The tentative plan for Butterfield Stage at Railyard Park is to have several concerts from late April through October, Anna Watson, the city's arts and culture coordinator, told the City Council on Tuesday. Some will be free while some will require paid tickets, she said.
The one-year contract is up to $150,000 with Crowne Group of Fayetteville. The council approved $150,000 for stage programming in the 2021 budget.
Brian Crowne of the Crowne Group is the vice president of the Walmart Arkansas Music Pavilion in Rogers and owns George's Majestic Lounge in Fayetteville.
"This would be a turn-key style contract. We feel very confident in Brian's unique ability to build a great music experience from top to bottom," Watson said.
The city's Public Arts Commission would have some oversight of the programming, she said.
Council member Mark Kruger asked whether the city will still have to pay the full amount if it isn't able to have as many shows, especially in light of the covid-19 pandemic.
Most of the money is to go toward the acts, not necessarily just Crowne's services, Mayor Greg Hines said.
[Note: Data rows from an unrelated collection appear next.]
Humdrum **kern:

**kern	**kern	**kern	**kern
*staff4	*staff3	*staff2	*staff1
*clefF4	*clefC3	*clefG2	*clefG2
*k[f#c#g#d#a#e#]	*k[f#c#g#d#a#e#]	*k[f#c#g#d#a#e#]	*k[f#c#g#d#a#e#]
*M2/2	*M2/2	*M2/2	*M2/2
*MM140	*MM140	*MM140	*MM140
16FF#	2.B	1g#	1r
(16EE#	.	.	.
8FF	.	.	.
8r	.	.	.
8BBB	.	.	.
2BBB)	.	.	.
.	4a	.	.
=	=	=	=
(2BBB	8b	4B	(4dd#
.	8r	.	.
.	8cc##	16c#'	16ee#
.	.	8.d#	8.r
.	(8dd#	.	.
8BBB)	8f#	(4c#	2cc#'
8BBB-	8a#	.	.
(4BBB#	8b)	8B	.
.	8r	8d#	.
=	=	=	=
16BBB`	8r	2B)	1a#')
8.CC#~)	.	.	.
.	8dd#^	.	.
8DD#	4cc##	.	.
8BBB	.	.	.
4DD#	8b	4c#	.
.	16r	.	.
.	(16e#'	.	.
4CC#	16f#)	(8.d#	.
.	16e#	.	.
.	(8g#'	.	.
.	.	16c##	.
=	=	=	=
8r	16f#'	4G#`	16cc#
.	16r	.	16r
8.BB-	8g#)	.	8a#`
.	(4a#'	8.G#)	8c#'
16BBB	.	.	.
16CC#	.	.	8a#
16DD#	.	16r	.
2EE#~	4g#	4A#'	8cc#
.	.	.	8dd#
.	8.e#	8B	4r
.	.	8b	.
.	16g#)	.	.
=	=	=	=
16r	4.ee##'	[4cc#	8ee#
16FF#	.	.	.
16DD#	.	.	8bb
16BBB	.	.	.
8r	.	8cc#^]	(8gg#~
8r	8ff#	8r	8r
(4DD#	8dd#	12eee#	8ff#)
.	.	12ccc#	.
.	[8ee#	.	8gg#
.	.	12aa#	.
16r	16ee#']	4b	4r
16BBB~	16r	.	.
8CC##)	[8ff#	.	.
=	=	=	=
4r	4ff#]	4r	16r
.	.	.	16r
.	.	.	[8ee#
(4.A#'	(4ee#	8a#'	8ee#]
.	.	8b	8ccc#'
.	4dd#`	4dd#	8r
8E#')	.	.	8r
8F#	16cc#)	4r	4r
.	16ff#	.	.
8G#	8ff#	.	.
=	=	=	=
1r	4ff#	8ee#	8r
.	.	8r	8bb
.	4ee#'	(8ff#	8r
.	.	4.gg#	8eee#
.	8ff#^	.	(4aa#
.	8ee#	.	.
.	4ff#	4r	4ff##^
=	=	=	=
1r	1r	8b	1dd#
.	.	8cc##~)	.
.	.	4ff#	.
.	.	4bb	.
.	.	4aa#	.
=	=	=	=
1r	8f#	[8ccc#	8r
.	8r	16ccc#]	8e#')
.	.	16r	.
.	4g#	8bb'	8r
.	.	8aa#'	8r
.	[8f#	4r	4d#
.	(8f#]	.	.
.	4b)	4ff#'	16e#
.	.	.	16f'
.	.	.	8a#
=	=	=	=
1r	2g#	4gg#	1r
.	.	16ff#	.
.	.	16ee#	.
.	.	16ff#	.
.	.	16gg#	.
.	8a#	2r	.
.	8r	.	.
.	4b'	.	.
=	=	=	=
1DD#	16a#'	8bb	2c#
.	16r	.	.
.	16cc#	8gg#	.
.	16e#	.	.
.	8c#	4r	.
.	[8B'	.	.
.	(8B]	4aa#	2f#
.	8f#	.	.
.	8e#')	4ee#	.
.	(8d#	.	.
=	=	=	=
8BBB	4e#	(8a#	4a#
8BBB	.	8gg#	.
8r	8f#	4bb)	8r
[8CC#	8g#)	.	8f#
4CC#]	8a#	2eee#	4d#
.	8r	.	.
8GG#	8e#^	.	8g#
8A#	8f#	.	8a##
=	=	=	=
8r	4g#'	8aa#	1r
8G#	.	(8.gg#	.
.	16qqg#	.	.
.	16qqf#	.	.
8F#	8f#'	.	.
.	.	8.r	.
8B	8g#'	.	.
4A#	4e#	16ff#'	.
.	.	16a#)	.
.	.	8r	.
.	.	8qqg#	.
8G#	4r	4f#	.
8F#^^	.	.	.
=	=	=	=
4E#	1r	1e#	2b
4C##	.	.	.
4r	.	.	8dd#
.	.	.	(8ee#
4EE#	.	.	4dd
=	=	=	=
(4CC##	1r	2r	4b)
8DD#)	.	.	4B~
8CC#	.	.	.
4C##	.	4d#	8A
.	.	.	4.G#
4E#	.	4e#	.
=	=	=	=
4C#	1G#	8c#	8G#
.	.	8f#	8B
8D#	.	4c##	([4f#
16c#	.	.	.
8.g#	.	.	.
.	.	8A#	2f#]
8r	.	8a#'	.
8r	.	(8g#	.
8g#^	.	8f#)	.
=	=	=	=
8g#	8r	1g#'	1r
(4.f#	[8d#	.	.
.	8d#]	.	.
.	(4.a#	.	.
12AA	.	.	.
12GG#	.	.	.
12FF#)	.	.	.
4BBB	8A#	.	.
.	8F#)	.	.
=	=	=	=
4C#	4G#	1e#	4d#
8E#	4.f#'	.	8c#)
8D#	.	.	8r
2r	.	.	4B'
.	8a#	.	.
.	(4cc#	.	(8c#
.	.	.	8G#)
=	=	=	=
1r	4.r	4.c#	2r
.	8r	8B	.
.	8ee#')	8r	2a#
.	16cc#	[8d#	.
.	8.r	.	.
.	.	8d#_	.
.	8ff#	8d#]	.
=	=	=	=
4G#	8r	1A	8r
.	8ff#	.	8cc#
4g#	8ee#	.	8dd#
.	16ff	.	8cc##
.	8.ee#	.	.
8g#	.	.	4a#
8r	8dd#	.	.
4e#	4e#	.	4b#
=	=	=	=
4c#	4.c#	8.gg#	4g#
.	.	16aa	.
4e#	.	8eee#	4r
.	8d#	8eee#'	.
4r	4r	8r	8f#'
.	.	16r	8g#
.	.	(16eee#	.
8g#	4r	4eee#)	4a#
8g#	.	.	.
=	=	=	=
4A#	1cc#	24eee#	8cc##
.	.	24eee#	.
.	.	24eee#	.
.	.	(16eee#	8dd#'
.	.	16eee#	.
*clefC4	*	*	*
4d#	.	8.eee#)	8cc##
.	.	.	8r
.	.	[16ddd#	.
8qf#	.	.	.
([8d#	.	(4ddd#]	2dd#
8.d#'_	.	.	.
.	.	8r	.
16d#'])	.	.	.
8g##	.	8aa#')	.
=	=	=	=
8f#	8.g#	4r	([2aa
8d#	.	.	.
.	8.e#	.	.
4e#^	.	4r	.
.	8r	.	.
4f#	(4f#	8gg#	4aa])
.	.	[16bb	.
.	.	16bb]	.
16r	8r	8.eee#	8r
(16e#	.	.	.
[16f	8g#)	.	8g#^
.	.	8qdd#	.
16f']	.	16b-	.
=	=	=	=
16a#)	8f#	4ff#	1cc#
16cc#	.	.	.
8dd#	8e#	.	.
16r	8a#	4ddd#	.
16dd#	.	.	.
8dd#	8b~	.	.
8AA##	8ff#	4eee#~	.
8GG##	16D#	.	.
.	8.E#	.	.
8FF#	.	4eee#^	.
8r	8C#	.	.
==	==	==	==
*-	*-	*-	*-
"If things don't progress as we hope they do, there would inherently be a savings because we wouldn't be booking talent," Hines said.
The council unanimously approved the contract.
The council also unanimously approved a more than $48,400 contract with All A-V Services of Gravette to install audio and video equipment at the Fire Department's recently expanded training center. Fire Chief Tom Jenkins said money for the contract was included in the nearly $300 million bond issue voters approved in 2018 and no more money is needed.
The council also approved spending more than $29,000 on a vehicle for the Animal Services Department
Tuesday's meeting also marked City Council member April Legere's first meeting on the council. Hines and council members welcomed her during the meeting. Voters elected Legere over incumbent Jerry Carmichael in November.
The council voted 6-2 with council members Mark Kruger and Betsy Reithemeyer opposed to rezone more than 12 acres off South Dixieland Road from neighborhood commercial to neighborhood commercial, allowing up to 20 units per acre, and accepting preliminary plans for Dixieland Apartments, which show the complex having 230 units.
The council is continuing to hold its meetings online in light of the pandemic.